In these still and quiet moments, I muster the energy I still have at the end of the day and try to send you all my positive thoughts as you drift off to sleep. Your precious soul should be reassured you’re growing well, learning well. Today, like all days, I hope we molded your heart a little more to be kind and thoughtful, strong and courageous.
Your mind should be filled with thoughts that are noble and pure and lovely. If your sleepy thoughts drift back to that tense moment today when you could have had a better attitude or made a better decision, I hope you don’t dwell on it. Think more about what you’ve learned and how you will do better next time. Know that even in your moments of weakness, you are so loved.
So I play peaceful soothing music and whisper “I love you.” Should your eyes flutter open in these last conscious moments of the day, I hope you catch glimpses overhead of puffy white clouds and soft, happy lambs circling overhead. You hear soothing tones that calm your spirit and you feel secure knowing that you are cared for, certainty that you are adored and joy that life is good.
But then I lay me down….
At the end of this day of chasing, prepping, sighing and nursing, my body is heavy and tense. As I attempt to fall asleep, the mobile over my head is very different. There are storm clouds and doubt and critics (mostly one loud self-critic.) Two main words are written in neon letters in my mind: “Not enough.”
There was not enough time today. I did not pay enough attention. Too few things were crossed off the “to do” list. I didn’t eat enough good things. I didn’t return that phone call and that project is still sitting in the corner waiting to be done… and on and on. The music playing in my mind may start out as the sounds of my children giggling and telling a story, but somehow the sound of spilled milk or the buzzer of the dryer crowd them out and I hear noise. The noisiness is the problem.

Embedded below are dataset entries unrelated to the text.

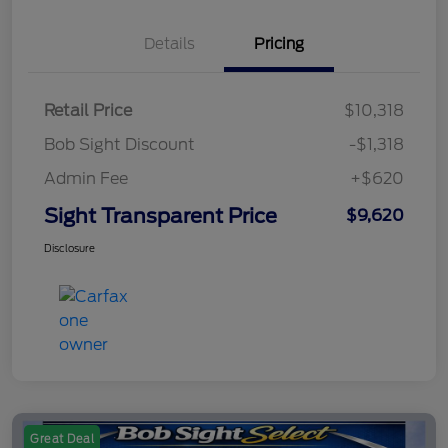
Details
Pricing
Retail Price
$10,318
Bob Sight Discount
-$1,318
Admin Fee
+$620
Sight Transparent Price
$9,620
Disclosure
Great Deal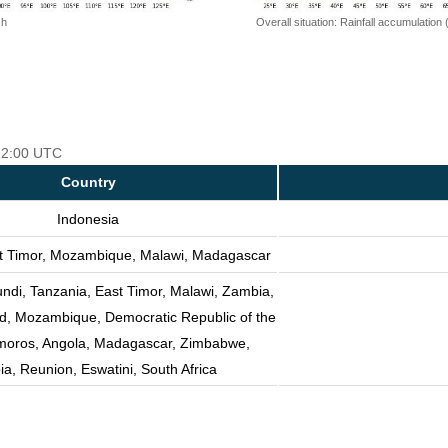
 h
Overall situation: Rainfall accumulation
 12:00 UTC
Country
Indonesia
st Timor, Mozambique, Malawi, Madagascar
undi, Tanzania, East Timor, Malawi, Zambia,
nd, Mozambique, Democratic Republic of the
oros, Angola, Madagascar, Zimbabwe,
a, Reunion, Eswatini, South Africa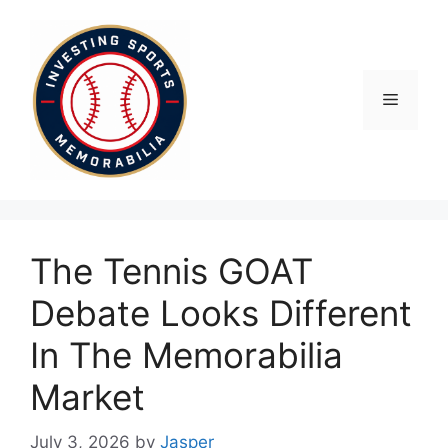
Skip
to
content
Menu
The Tennis GOAT
Debate Looks Different
In The Memorabilia
Market
July 3, 2026
by
Jasper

When I hear too many sounds at once, I can’t focus on any of them. And so I feel overwhelmed, defeated and too tired to sift through it all. Eventually my body may tire out and allow me some hours of sleep, but often the last thing tugging at my mind at night is the first thing on my mind in the morning. I lay down and circling overhead are lists and undone somethings and they swirl around in my mind overnight. And again, my first thought in the morning is, “I didn’t get enough sleep for this day. How am I going to have enough to give?”

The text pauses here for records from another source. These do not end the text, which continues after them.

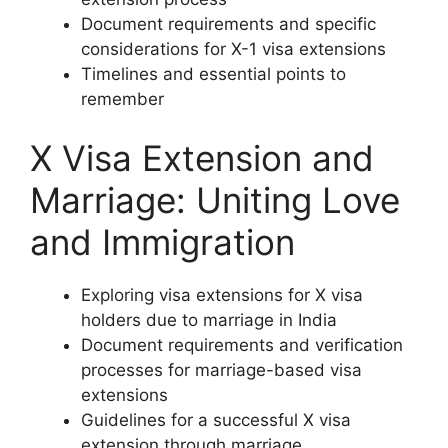
Document requirements and specific
considerations for X-1 visa extensions
Timelines and essential points to
remember
X Visa Extension and
Marriage: Uniting Love
and Immigration
Exploring visa extensions for X visa
holders due to marriage in India
Document requirements and verification
processes for marriage-based visa
extensions
Guidelines for a successful X visa
extension through marriage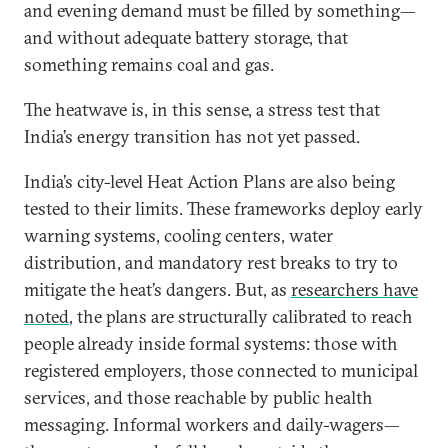
and evening demand must be filled by something—
and without adequate battery storage, that
something remains coal and gas.
The heatwave is, in this sense, a stress test that
India’s energy transition has not yet passed.
India’s city-level Heat Action Plans are also being
tested to their limits. These frameworks deploy early
warning systems, cooling centers, water
distribution, and mandatory rest breaks to try to
mitigate the heat’s dangers. But, as
researchers have
noted
, the plans are structurally calibrated to reach
people already inside formal systems: those with
registered employers, those connected to municipal
services, and those reachable by public health
messaging. Informal workers and daily-wagers—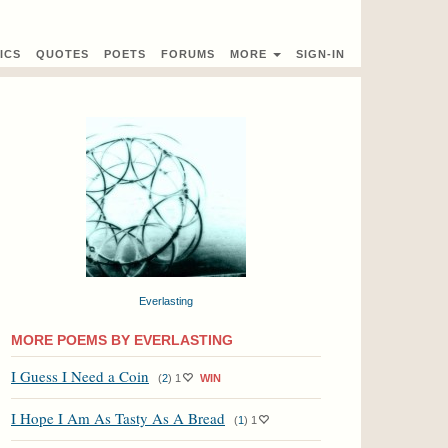
ICS
QUOTES
POETS
FORUMS
MORE
SIGN-IN
Everlasting
MORE POEMS BY EVERLASTING
I Guess I Need a Coin
(
2
)
1
WIN
I Hope I Am As Tasty As A Bread
(
1
)
1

In truth, you will see my mobile if you don’t already. When you’re just a little older, you’ll adopt it as your own and it will follow you around. So even if some days, changing my thoughts for myself is not enough motivation, doing it for you gives me the push. In this instance I can be simultaneously selfish and selfless.
So I must allow myself the grace and hope that I want you to allow yourself. I must not dwell on those moments I did not show the most patience or tenderness any longer than it takes to determine to do better. So I’m making a point to change my mobile and my mindset: before my eyes close for the day, I’ll fill my mind with the memories that made me happy and inspire me to create the joyful mood in our home in which we all thrive. I’ll tell myself my work matters, I’ll hope tomorrow is a good day filled with new opportunities to love and enjoy and I’ll try to fall asleep smiling. Only the good is really worth remembering and I hope you can do that, too.
I know you’ll only believe it if you see it in me, anyway. So, let’s sleep well and love well. Each other and ourselves.